My name is Rhea Soifua. I grew up in Utah and after living in Australia for a few years completed my studies on Oʻahu where I earned my M.A. in English from the University of Hawaiʻi at Mānoa. My research focuses on ecocriticism and posthumanism in relation to Indigenous theory and Pasifika literature. I’m passionate about exploring how our connections to the environment and other beings can inspire new ways of living through the climate crisis. Drawing upon this background, my pedagogical approach aims to create a learning environment that encourages students to think critically about environmental and cultural issues. Outside of teaching, I enjoy spoiling my cats, Rainy and Po; hiking; and spending time with horses.

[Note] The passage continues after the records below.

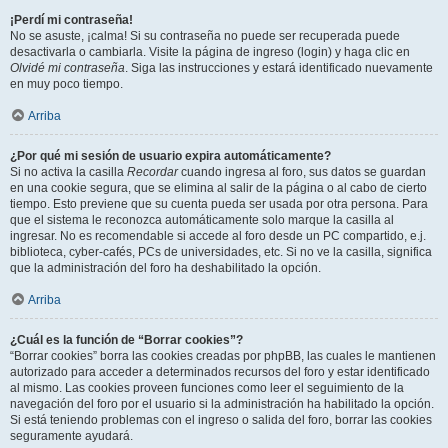
¡Perdí mi contraseña!
No se asuste, ¡calma! Si su contraseña no puede ser recuperada puede
desactivarla o cambiarla. Visite la página de ingreso (login) y haga clic en
Olvidé mi contraseña
. Siga las instrucciones y estará identificado nuevamente
en muy poco tiempo.
Arriba
¿Por qué mi sesión de usuario expira automáticamente?
Si no activa la casilla
Recordar
cuando ingresa al foro, sus datos se guardan
en una cookie segura, que se elimina al salir de la página o al cabo de cierto
tiempo. Esto previene que su cuenta pueda ser usada por otra persona. Para
que el sistema le reconozca automáticamente solo marque la casilla al
ingresar. No es recomendable si accede al foro desde un PC compartido, e.j.
biblioteca, cyber-cafés, PCs de universidades, etc. Si no ve la casilla, significa
que la administración del foro ha deshabilitado la opción.
Arriba
¿Cuál es la función de “Borrar cookies”?
“Borrar cookies” borra las cookies creadas por phpBB, las cuales le mantienen
autorizado para acceder a determinados recursos del foro y estar identificado
al mismo. Las cookies proveen funciones como leer el seguimiento de la
navegación del foro por el usuario si la administración ha habilitado la opción.
Si está teniendo problemas con el ingreso o salida del foro, borrar las cookies
seguramente ayudará.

Joined UH West Oʻahu cohort: Fall 2024
Courses taught: ENG 100T

rheap@hawaii.edu

Melissa Johnson

Lecturer

 Melissa began teaching English and Communication courses at the college level 25 years ago in Phoenix, Arizona. Since then, she has held various higher education and K-12 teaching and administrative roles in Arizona and Hawaii. Her specialty is teaching developmental writing courses for English Language Learners, yet also enjoys teaching research methods and linguistics. Most recently, she has taught at the University of Maui College and held administrative positions in special education at the DOE in Maui. Originally she is from Phoenix, yet lived in Maui for the past nine years. She relocated to Oahu in the spring of 2024 and looks forward to being a part of the English department at the University of Hawaii West Oahu campus.